WORK TO DO – Convert the entries below into a Markdown table with two columns, "Row" and "Entry line". Give each line its own numbered row, skip blank lines, and leave out the pictures.

MATERIAL TO PROCESS –
__________

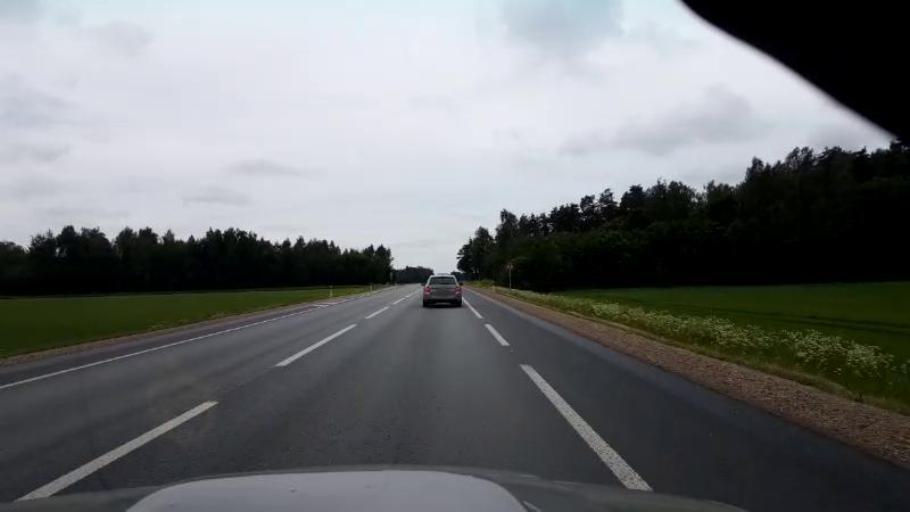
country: LV
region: Lecava
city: Iecava
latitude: 56.6529
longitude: 24.2299
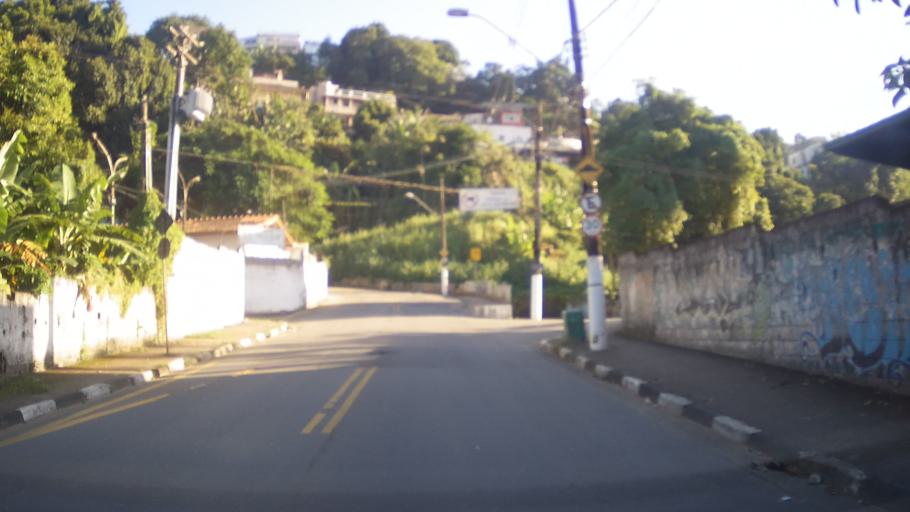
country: BR
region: Sao Paulo
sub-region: Santos
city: Santos
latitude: -23.9410
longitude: -46.3374
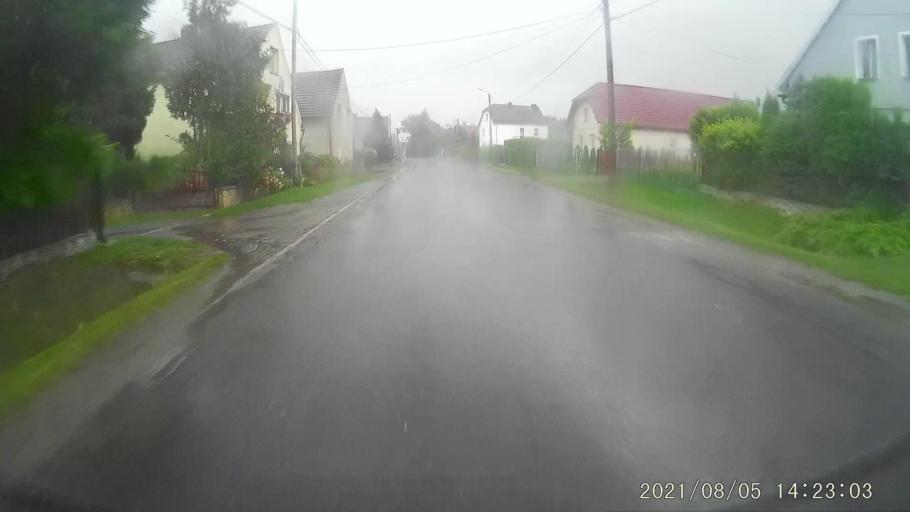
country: PL
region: Opole Voivodeship
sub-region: Powiat nyski
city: Korfantow
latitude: 50.4800
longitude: 17.6506
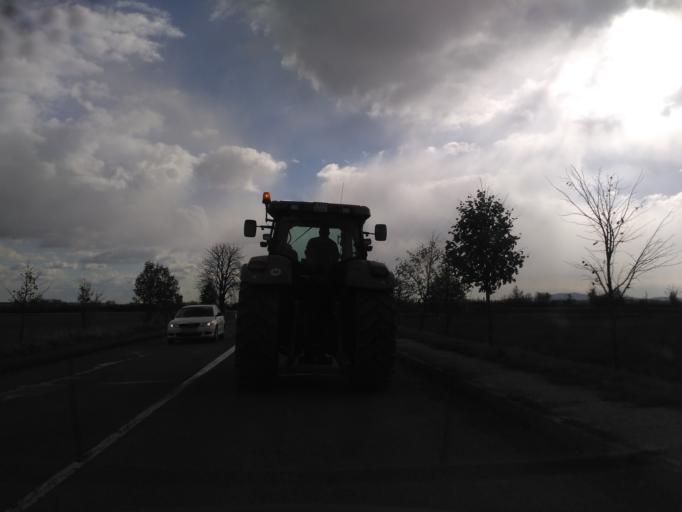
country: SK
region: Kosicky
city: Trebisov
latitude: 48.6411
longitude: 21.6835
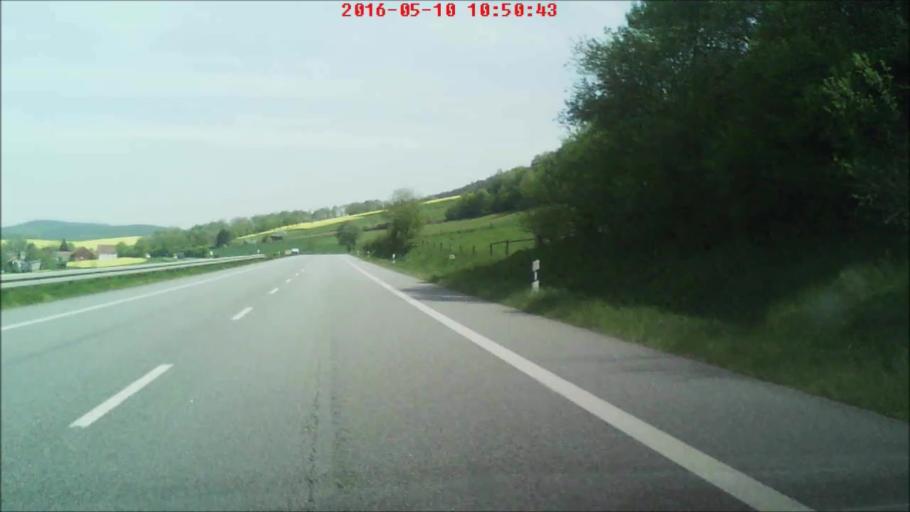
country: DE
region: Hesse
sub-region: Regierungsbezirk Kassel
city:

__________

EXPECTED ANSWER –
| Row | Entry line |
|---|---|
| 1 | country: LV |
| 2 | region: Lecava |
| 3 | city: Iecava |
| 4 | latitude: 56.6529 |
| 5 | longitude: 24.2299 |
| 6 | country: BR |
| 7 | region: Sao Paulo |
| 8 | sub-region: Santos |
| 9 | city: Santos |
| 10 | latitude: -23.9410 |
| 11 | longitude: -46.3374 |
| 12 | country: PL |
| 13 | region: Opole Voivodeship |
| 14 | sub-region: Powiat nyski |
| 15 | city: Korfantow |
| 16 | latitude: 50.4800 |
| 17 | longitude: 17.6506 |
| 18 | country: SK |
| 19 | region: Kosicky |
| 20 | city: Trebisov |
| 21 | latitude: 48.6411 |
| 22 | longitude: 21.6835 |
| 23 | country: DE |
| 24 | region: Hesse |
| 25 | sub-region: Regierungsbezirk Kassel |
| 26 | city: |